At the end of evolution, the best function from Validation is applied on the Test set, in the same manner as for the Validation set. The first row here is generated by taking the last Window Size values from Validation (or from Training if the Validation is empty).

3.4. Other parameters related to data

If use validation set is checked then, at each generation, the best individual on Training is run against the Validation data, and the best such individual (from those tested against the validation set) is the output of the program (and will be applied on the Test data).

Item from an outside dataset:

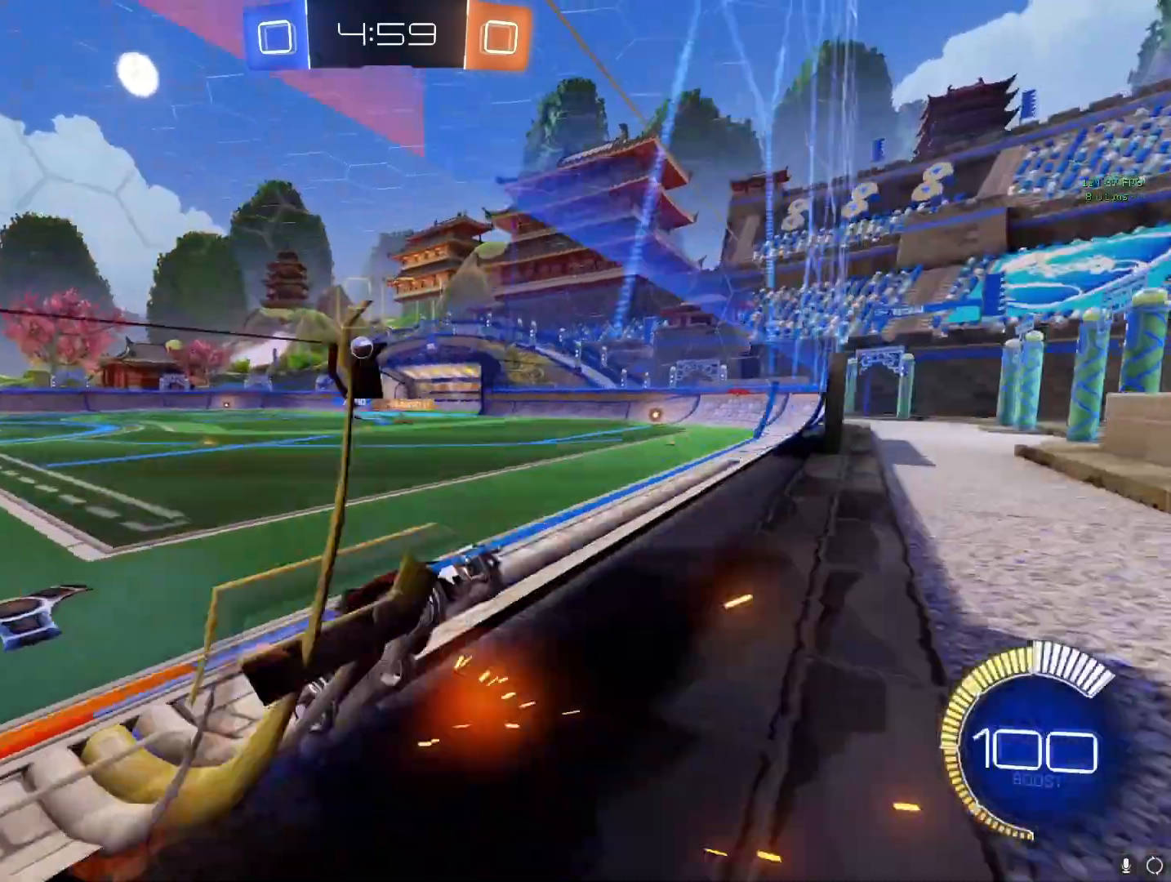
{"buttons": ["CROSS"], "left_stick": "center", "right_stick": "center", "events": [[167, "left_stick", "center"], [200, "CROSS", "up"], [233, "L2", "down"], [367, "L2", "up"], [400, "CROSS", "down"]]}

Note that, when the Validation data is used, the output of the MEPX is the best solution on Validation, not the best on Training. During evolution, one may see improvements on Training error, but the final solution might not perform so well on Training because the best for Validation is the final solution. Still, the Validation data is useful to prevent overfitting on Training.

It is possible to run the optimization on a smaller set of Training data. In such case, you have to set the Random subset size percent to a value smaller than 100%. The training set is changed after Num generations for which random subset is kept fixed.

3.5. Time series parameters

The formula is trained on the Training set and then it is used to predict values on the Validation set. It is highly recommended to have Validation set, otherwise, the results can be poor due to overfitting on Training.

MEPX will internally transform columns of training data into a matrix having (Window size + 1)*Num outputs columns. (the last Num outputs columns are the Targets).

After discovering the formula, it can be used either to predict values on the Test set or to predict future values, depending on the Time series mode setting.

The user can also specify how many future values to predict.

3.6. Functions (or mathematical operators)

Here is the list of operators that can appear in the result.

These are classic arithmetic operators +, -, *, ... nothing new here.

Only some mathematical functions are available if the data type is integer numbers.

Modulus can be used for both real and integer data types.

Note that trigonometric operators work with radians.

Do not confuse them with genetic operators used by the MEP algorithm.

3.7. Constants

To enable constants, one must define a probability greater than 0 for constants. You cannot edit that probability directly, but constants_probability + operators_probability + variables_probability = 1. So if you define a value for probability for operators or variables such that their sum is less than 0, you will get a greater than 0 value for constants.

Constants can be user-defined or generated by the program (over a given interval). Generated constants can be kept fixed for all the evolution or they can also evolve. Mutation of constants is done by adding a random value between [-max delta, +max_delta].

3.8. The algorithm

The data analysis cannot be made instantaneously due to the complexity of the problem. This is why a special algorithm inspired by biology is used. The algorithm works with multiple potential solutions that are modified (hopefully improved) along with a number of generations.

MEPX uses a steady state model with multiple subpopulations. Steady-state means that inside one subpopulation, the worst individuals are replaced with newer ones (if the newer are better).

At the end of each generation, the best individual in that generation is tested against the Validation set. The best on Validation is retained and tested, at the end of the search process against Test set.

Parameters for the algorithm are specified in the below image:

The user may specify the number of subpopulations. Each subpopulation will run independently from the others and, after one generation, they will exchange few individuals.

Genetic operators (crossover and mutation) are classic ... nothing new here.

It is possible to specify how often the variables, operators, and constants should appear in a chromosome. This is done probabilistically. If you want more operators to appear, please increase the operators' probability. More operators mean more complex expressions.

The sum of functions (operators) probability, variables probability and constants probability must be 1. The constants' probability is computed automatically as 1 - the sum of the other 2 probabilities.

3.9. Runs

Random seed - It is also possible to specify the initial seed of the first run (consecutive runs will start from the previous seed + 1).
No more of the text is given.